Collection entries.
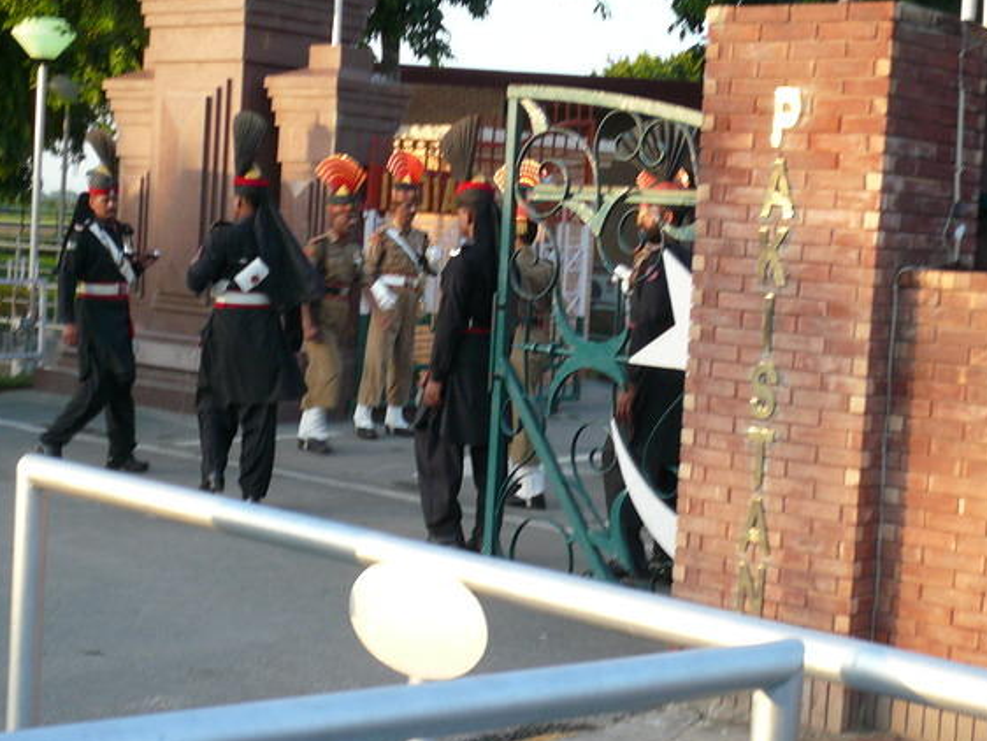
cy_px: 330
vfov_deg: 22.3
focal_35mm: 66
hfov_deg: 29.4
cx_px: 522
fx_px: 1883
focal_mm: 9.6
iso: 100
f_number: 4
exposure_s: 1/100
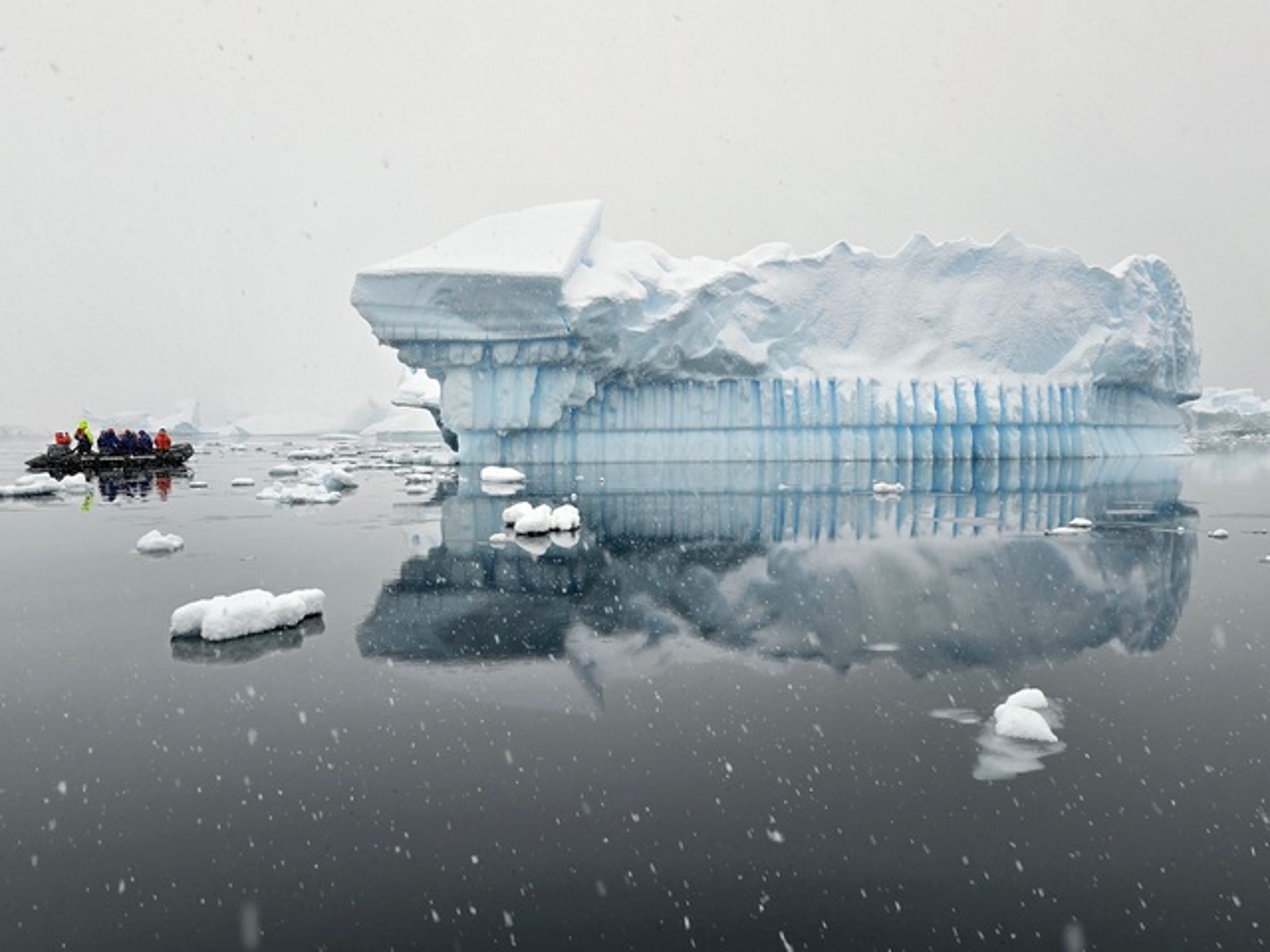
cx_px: 635
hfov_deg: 73.9
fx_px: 844
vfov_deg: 58.9
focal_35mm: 23
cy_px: 476
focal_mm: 6.3
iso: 16
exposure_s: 1/180
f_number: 1.7
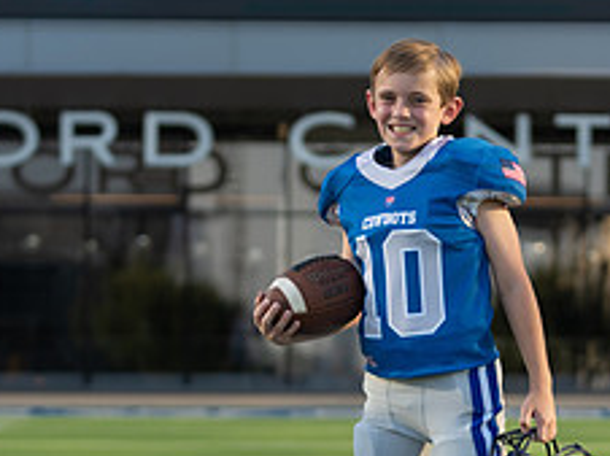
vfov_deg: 8.0
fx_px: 3257
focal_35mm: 185
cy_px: 314
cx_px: 419
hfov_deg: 10.7
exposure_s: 1/640
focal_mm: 72
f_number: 2.8
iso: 100
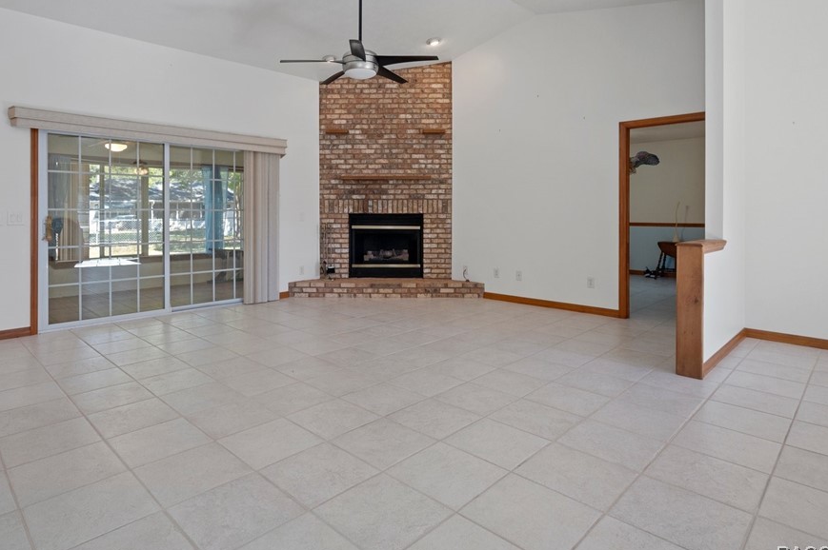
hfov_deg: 83.8
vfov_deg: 61.5
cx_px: 379
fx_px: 460
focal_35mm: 20
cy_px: 230
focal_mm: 16
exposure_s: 1/8
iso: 400
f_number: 8
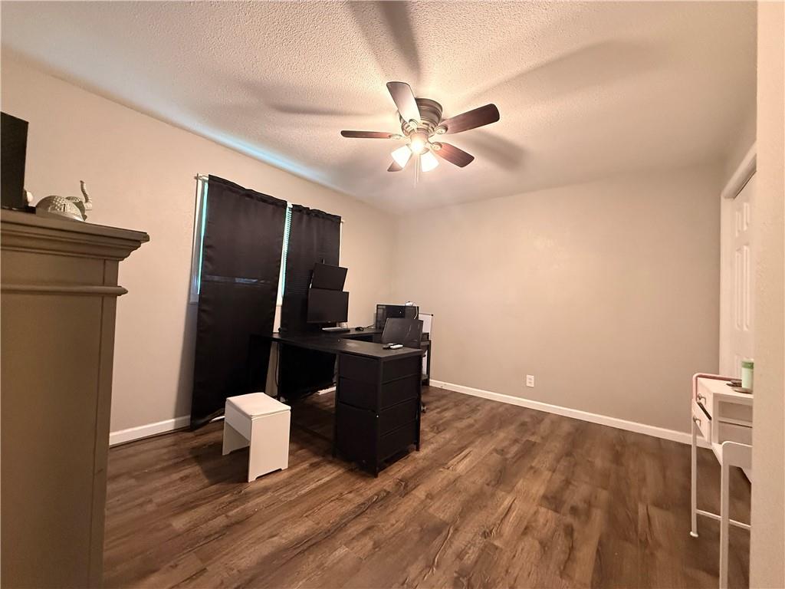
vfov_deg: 85.7
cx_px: 392
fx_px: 317
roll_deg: -2.1
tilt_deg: +1.5
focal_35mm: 14
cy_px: 294
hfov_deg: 102.1
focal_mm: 2.22
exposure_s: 1/60
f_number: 2.2
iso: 800
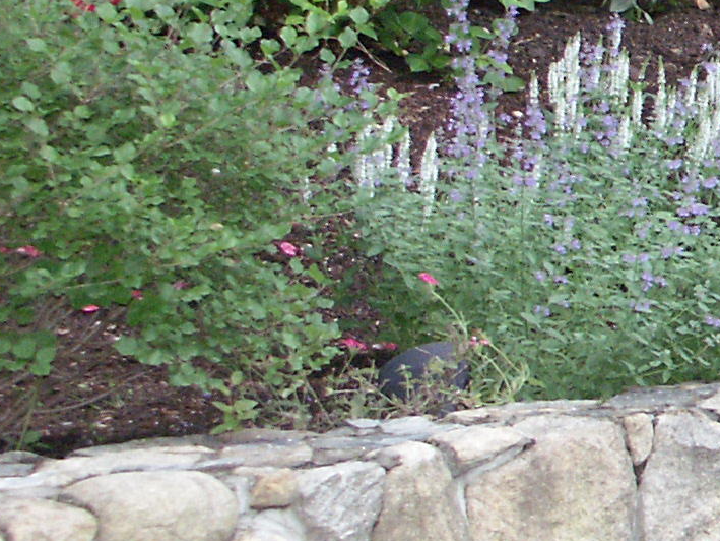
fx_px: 2704
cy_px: 18
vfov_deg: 11.3
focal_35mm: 130
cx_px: 1285
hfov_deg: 13.6
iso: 200
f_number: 2.8
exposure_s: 1/180
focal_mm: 9.35
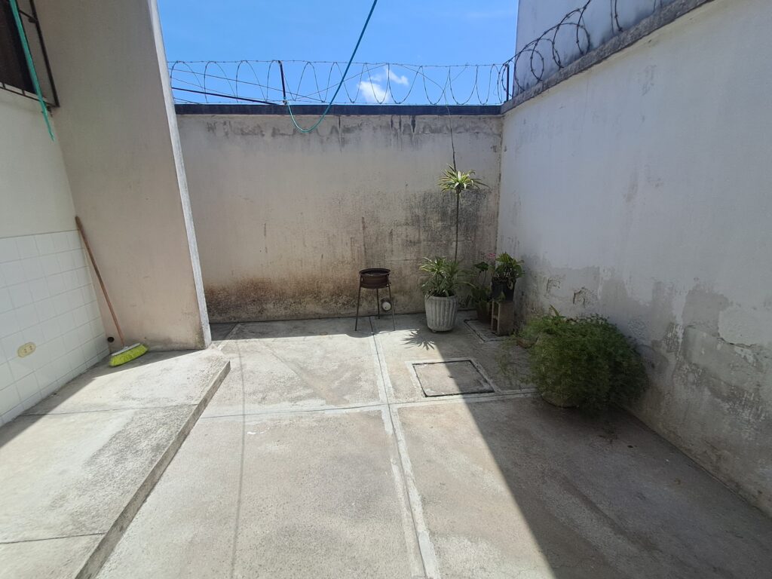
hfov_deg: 94.5
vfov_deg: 78.1
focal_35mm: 16
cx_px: 386
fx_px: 357
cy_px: 290
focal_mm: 1.64
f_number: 2.2
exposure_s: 1/1057
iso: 40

Exercise goal. Leave the pictures aside and print exactly, and only, the lines from the one with "vfov_deg: 11.3" through the end of the data, both included.

Result below.
vfov_deg: 11.3
focal_35mm: 130
cx_px: 1285
hfov_deg: 13.6
iso: 200
f_number: 2.8
exposure_s: 1/180
focal_mm: 9.35
hfov_deg: 94.5
vfov_deg: 78.1
focal_35mm: 16
cx_px: 386
fx_px: 357
cy_px: 290
focal_mm: 1.64
f_number: 2.2
exposure_s: 1/1057
iso: 40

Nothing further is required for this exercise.